Mateo’s Cocina Latina – Yucatan

214 Healdsburg Avenue / Healdsburg / 707-433-1520

Daily:  L – D
Mon – Thu  11am – 10pm
Fri – Sat  11am – 11pm
Sun   11am – 10pm
Sat – Sun  Brunch till 3pm
Specialty:  House-Made Tortillas
Full Bar with 47 Tequilas & 47 Mezcales

** 2/27/12  $$-$$$

Having read Jeff Cox’s glowing review, I was anxious to sample Chef Mateo Granados’ cuisine. Having traveled extensively in Mexico over the past 30 years, frequently to the Yucatan Peninsula, I know the food there well, so I was looking forward to some authentic  Tendejon de Calle, the “taste of the street” that Chef Mateo is promoting with a modern twist.
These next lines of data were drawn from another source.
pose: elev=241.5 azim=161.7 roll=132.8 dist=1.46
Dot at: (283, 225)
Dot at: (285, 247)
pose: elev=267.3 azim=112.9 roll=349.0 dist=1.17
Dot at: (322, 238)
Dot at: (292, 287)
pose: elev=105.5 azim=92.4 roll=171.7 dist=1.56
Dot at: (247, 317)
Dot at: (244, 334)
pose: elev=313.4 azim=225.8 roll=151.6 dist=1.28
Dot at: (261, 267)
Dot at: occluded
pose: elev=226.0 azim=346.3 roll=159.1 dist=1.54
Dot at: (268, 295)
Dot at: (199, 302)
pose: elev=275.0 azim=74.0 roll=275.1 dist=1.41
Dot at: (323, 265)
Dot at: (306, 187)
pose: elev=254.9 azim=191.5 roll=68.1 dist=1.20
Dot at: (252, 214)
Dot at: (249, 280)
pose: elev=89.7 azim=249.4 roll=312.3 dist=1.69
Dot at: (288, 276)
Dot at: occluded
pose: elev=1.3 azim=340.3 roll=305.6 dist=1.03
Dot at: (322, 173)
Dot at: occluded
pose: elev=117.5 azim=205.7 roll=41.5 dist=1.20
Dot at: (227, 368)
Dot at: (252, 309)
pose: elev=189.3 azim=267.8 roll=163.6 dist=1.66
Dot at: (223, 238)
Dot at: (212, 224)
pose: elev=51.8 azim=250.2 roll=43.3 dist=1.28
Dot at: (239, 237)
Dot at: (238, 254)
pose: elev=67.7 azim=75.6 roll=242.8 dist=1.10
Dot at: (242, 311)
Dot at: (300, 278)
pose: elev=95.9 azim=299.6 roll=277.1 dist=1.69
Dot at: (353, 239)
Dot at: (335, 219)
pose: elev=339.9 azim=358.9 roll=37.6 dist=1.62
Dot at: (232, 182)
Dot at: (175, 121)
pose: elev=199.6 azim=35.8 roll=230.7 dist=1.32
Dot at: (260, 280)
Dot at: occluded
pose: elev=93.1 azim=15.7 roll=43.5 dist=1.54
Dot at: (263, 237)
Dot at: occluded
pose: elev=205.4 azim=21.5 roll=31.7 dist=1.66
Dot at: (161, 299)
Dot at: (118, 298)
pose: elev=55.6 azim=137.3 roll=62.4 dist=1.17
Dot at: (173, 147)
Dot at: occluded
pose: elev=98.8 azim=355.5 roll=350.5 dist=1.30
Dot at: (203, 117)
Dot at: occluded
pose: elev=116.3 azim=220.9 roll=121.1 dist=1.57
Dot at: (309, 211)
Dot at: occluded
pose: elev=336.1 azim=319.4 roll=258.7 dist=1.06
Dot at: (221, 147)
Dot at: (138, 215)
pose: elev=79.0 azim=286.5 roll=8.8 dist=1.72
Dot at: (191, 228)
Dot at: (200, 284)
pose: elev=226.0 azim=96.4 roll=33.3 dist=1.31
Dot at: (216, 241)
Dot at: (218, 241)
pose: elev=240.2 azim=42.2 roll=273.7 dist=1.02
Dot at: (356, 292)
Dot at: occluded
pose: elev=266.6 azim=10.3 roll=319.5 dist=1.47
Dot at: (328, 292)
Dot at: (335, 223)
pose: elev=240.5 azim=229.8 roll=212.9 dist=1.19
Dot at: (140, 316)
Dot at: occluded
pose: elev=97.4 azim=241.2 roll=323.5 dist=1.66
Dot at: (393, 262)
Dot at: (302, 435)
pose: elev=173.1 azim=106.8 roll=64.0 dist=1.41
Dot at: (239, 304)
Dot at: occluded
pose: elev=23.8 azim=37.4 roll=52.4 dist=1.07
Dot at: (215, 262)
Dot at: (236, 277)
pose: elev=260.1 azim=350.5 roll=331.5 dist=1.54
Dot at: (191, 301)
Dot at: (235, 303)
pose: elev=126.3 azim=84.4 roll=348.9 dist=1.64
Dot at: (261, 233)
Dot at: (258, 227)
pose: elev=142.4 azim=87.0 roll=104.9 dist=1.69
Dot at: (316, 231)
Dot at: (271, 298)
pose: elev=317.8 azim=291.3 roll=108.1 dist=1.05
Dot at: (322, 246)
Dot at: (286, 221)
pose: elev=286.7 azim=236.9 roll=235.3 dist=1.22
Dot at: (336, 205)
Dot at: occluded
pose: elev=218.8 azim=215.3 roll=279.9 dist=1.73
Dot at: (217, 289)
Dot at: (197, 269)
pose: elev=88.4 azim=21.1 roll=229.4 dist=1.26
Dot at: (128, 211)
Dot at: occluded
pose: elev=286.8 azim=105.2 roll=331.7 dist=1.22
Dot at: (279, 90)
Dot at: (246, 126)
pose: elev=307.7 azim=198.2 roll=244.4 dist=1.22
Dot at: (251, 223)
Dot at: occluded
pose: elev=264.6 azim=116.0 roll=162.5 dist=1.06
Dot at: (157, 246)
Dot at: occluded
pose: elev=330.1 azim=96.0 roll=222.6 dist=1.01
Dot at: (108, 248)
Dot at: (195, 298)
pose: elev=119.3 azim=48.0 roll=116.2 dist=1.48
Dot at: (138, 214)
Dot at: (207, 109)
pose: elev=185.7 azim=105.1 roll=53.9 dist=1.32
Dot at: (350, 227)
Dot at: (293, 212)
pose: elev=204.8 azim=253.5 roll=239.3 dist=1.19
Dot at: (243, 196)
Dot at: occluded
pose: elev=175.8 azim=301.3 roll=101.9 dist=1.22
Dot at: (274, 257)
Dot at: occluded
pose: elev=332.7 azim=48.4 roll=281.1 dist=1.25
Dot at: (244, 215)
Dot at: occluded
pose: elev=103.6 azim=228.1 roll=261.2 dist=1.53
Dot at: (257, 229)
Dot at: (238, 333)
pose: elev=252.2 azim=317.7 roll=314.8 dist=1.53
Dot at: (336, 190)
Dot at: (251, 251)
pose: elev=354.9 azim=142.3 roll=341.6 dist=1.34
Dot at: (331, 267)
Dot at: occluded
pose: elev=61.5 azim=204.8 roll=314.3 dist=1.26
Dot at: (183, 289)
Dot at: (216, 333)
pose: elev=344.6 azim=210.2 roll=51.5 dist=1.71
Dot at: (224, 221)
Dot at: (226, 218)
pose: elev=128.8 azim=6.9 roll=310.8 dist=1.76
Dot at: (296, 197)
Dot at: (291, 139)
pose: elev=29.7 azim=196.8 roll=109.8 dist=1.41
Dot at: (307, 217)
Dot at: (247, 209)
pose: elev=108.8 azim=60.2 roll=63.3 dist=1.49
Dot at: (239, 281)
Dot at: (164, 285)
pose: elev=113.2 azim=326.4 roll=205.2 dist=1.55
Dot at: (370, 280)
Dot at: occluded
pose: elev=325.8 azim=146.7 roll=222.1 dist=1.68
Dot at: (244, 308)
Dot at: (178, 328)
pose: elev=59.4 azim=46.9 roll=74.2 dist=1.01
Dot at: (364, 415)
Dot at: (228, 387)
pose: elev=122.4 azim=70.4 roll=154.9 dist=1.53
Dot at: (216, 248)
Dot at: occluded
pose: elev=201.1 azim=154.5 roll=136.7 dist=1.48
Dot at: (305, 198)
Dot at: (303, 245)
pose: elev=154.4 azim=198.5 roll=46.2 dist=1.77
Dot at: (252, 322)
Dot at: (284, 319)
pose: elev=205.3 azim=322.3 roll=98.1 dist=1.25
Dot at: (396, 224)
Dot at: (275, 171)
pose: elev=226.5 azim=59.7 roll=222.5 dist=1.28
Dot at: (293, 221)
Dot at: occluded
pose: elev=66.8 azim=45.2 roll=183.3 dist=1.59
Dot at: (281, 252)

My friend Chef Mary Bergin was with me as we set out on a rainy Monday on the road to Healdsburg in hopes of a great meal and some serious window shopping afterwards! We entered the visually exciting restaurant furnished mostly with typical furniture from Mexico and interesting art adorning the walls. The indoor space is large with a long, handsome bar with tall rattan chairs and an outdoor patio in the rear of the restaurant for good weather dining. Since our intention was to order several dishes to share, we opted to sit at a long picnic table inside that is meant as a “share” table for diners.

Now the menu. Tamales came in three varieties: Suckling Pig; Rocky Chicken and Seasonal Vegetables, all $10 each. Tacones (crispy corn tortilla cones) with your choice of filling:  Olive Oil Guacamole; Black Bean Puree with House-made Pork Chorizo; Carne Asada and Pan de Cazon (rock cod, tomato-habanero Sauce), all $4 each.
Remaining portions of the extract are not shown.